Selon le journal The Age qui révèle l'affaire, l'équipe de course de l'établissement aurait écrit plusieurs fois au directeur afin de contester cette décision "insultante". "Ce n'est pas parce que nous sommes des filles qu'on ne peut pas courir", peut-on lire dans la missive. Selon ces demoiselles, courir ne va pas à l'encontre des préceptes de Mahomet. "Tant que nous portons des vêtements appropriés, nous pouvons le faire", affirment-elles.

Face à ces mesures discriminatoires, le ministre de l'Education a fait ouvrir une enquête. "Si ces accusations se vérifiaient, ce serait très préoccupant", a-t-il confié. D'autant plus que cette école privée est la plus grande de l'Etat et qu'elle reçoit de ce fait un financement public important, explique 20minutes.fr. 

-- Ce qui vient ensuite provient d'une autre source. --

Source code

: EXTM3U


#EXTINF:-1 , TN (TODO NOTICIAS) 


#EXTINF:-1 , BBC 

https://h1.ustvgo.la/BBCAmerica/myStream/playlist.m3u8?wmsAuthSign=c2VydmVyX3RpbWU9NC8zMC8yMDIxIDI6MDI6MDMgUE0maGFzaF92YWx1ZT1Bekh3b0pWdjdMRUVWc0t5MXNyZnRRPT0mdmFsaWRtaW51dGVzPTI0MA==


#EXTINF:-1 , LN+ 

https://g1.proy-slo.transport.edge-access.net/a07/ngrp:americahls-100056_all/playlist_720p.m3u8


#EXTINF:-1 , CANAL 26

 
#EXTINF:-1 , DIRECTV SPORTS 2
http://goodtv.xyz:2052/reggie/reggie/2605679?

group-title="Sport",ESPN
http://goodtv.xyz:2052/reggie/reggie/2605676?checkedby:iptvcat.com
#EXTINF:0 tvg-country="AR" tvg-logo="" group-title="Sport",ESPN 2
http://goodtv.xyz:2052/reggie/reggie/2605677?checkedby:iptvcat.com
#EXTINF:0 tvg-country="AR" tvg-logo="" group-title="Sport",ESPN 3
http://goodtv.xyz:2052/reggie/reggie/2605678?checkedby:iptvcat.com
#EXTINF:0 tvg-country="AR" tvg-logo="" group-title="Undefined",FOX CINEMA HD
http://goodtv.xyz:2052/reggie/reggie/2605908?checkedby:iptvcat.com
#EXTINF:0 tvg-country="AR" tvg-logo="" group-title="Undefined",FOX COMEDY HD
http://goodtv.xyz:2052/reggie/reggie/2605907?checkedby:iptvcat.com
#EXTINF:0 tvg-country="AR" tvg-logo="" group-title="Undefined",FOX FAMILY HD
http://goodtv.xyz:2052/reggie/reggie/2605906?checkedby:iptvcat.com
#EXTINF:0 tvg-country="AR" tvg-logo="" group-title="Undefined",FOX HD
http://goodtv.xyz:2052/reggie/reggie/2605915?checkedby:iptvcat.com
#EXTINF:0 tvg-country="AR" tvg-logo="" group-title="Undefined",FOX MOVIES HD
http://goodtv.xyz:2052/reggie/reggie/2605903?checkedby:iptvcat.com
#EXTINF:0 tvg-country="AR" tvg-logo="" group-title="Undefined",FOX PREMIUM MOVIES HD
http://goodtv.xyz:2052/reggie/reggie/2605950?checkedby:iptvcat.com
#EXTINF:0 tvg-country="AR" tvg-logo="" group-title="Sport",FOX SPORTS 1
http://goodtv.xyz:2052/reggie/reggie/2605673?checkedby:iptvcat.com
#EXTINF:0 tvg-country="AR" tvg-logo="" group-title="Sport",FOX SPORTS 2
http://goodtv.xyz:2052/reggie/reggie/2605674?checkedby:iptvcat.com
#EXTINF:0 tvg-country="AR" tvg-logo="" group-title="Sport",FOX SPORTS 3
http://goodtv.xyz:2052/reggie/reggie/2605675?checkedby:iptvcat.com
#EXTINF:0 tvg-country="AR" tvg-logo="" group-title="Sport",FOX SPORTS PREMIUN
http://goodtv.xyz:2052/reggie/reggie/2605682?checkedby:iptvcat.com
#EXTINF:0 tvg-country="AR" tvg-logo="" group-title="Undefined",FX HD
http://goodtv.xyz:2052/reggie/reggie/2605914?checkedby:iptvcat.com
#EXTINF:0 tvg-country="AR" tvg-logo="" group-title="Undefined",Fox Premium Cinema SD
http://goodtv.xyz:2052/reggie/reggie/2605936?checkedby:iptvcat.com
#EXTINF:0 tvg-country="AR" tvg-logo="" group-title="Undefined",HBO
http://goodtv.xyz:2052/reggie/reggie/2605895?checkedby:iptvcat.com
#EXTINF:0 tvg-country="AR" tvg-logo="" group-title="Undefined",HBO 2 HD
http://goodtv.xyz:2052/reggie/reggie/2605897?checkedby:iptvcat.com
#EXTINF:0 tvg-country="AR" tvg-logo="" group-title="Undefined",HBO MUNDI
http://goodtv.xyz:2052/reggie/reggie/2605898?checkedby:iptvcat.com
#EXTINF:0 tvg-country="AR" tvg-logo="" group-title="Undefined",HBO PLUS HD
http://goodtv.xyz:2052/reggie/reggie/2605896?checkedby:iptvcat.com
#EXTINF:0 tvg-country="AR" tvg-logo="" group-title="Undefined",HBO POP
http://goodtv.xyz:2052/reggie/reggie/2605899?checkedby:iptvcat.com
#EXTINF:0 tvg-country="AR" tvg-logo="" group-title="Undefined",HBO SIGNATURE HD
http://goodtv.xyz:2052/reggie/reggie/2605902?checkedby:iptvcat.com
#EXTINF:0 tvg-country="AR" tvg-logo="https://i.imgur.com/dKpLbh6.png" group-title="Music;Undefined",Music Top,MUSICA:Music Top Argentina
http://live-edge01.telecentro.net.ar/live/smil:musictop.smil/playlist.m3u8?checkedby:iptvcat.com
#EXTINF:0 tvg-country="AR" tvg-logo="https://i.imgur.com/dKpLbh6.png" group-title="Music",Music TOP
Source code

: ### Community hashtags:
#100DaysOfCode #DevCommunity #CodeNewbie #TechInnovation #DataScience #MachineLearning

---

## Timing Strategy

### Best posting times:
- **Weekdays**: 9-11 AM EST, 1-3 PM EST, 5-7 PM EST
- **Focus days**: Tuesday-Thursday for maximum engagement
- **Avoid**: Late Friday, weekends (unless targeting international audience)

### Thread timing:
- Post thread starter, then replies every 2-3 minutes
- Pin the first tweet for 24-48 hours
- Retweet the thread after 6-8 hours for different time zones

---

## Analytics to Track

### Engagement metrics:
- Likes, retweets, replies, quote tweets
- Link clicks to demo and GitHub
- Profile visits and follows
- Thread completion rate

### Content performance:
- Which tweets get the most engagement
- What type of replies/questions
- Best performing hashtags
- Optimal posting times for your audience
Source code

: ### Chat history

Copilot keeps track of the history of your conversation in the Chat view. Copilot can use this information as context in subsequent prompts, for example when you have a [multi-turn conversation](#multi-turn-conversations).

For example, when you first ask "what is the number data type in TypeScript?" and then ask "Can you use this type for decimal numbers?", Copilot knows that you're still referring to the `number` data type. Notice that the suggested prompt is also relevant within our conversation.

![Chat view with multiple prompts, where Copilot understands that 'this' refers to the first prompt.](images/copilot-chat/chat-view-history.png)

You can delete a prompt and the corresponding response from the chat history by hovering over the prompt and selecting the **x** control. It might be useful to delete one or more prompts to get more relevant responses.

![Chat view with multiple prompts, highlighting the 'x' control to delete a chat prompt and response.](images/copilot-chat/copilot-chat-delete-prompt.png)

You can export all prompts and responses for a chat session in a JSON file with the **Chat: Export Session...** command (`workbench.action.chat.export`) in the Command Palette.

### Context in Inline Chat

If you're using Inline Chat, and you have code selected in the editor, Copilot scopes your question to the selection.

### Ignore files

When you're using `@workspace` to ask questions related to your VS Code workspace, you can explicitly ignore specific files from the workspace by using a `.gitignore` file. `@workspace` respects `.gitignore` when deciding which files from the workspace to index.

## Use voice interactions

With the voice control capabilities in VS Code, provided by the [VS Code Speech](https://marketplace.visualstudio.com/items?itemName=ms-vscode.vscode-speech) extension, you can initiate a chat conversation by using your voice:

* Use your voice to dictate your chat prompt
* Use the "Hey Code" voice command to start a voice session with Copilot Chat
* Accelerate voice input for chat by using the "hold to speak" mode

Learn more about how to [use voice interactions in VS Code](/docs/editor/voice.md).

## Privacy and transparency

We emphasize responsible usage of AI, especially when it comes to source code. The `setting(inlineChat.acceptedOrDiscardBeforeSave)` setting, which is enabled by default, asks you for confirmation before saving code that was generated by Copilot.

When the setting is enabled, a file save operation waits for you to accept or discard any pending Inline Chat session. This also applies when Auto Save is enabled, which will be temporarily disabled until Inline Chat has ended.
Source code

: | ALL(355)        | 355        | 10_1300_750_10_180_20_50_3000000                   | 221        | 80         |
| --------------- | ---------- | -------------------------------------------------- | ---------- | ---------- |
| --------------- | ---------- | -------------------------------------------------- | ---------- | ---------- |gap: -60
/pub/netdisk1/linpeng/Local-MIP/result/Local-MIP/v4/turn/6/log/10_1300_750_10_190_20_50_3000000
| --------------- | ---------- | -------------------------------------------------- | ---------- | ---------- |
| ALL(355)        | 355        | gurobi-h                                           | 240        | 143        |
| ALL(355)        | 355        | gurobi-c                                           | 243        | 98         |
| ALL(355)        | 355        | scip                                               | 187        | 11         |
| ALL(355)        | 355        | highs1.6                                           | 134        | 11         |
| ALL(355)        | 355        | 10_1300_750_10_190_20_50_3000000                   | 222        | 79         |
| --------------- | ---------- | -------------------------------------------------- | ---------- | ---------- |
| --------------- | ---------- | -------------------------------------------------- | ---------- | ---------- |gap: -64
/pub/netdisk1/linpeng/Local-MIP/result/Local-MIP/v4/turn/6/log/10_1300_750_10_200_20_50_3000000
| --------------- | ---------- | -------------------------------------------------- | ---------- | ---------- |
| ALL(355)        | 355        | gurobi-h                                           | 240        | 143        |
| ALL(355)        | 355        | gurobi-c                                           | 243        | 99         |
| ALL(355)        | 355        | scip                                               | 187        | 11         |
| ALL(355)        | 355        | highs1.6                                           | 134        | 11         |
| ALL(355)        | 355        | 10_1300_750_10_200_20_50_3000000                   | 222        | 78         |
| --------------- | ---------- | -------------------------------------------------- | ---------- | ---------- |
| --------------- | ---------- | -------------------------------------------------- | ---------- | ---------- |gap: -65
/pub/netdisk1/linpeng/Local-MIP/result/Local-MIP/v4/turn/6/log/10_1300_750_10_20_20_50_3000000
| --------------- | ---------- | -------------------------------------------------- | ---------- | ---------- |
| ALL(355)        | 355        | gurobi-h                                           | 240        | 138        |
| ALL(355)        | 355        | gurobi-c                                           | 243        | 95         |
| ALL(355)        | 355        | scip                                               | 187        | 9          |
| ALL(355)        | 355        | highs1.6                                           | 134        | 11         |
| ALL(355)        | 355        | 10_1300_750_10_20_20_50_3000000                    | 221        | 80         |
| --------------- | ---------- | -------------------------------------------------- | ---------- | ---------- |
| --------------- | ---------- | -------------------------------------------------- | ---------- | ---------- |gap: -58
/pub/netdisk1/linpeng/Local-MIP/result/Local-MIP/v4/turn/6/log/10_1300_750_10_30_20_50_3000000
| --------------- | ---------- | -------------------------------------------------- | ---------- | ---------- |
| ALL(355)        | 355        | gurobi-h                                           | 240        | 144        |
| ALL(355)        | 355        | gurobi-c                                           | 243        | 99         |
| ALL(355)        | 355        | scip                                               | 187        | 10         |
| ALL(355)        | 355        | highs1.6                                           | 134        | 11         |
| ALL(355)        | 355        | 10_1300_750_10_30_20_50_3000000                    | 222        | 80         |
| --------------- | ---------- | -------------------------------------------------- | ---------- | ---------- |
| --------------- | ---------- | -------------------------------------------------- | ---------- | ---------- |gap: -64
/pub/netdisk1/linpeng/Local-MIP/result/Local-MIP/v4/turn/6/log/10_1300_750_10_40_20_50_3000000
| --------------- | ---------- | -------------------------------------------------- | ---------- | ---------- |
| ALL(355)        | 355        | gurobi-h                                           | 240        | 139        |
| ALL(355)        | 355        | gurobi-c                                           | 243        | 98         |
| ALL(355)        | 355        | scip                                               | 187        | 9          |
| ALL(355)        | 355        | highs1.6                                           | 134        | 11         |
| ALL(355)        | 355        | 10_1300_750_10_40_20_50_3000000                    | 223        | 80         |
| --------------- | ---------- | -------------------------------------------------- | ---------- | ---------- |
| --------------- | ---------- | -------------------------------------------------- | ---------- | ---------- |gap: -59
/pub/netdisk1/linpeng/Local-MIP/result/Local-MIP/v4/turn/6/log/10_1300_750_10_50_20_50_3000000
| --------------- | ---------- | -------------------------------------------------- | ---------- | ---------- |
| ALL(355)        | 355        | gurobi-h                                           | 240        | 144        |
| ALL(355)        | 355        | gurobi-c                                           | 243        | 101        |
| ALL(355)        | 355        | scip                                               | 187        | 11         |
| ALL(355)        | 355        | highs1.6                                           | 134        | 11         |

La personnalité particulière de ce directeur avait déjà fait la Une des journaux en Australie. Il avait en effet déclaré à The Age que le groupe Etat islamique n'était que le résultat d'un complot entre les Etats-Unis et Israël pour s'emparer du pétrole présent dans le Moyen-Orient. "La preuve, ils ont des équipements flambants neufs", avait-il surenchéri. Pas sûr que cette incartade supplémentaire, si elle était vérifiée, lui soit une fois de plus pardonnée.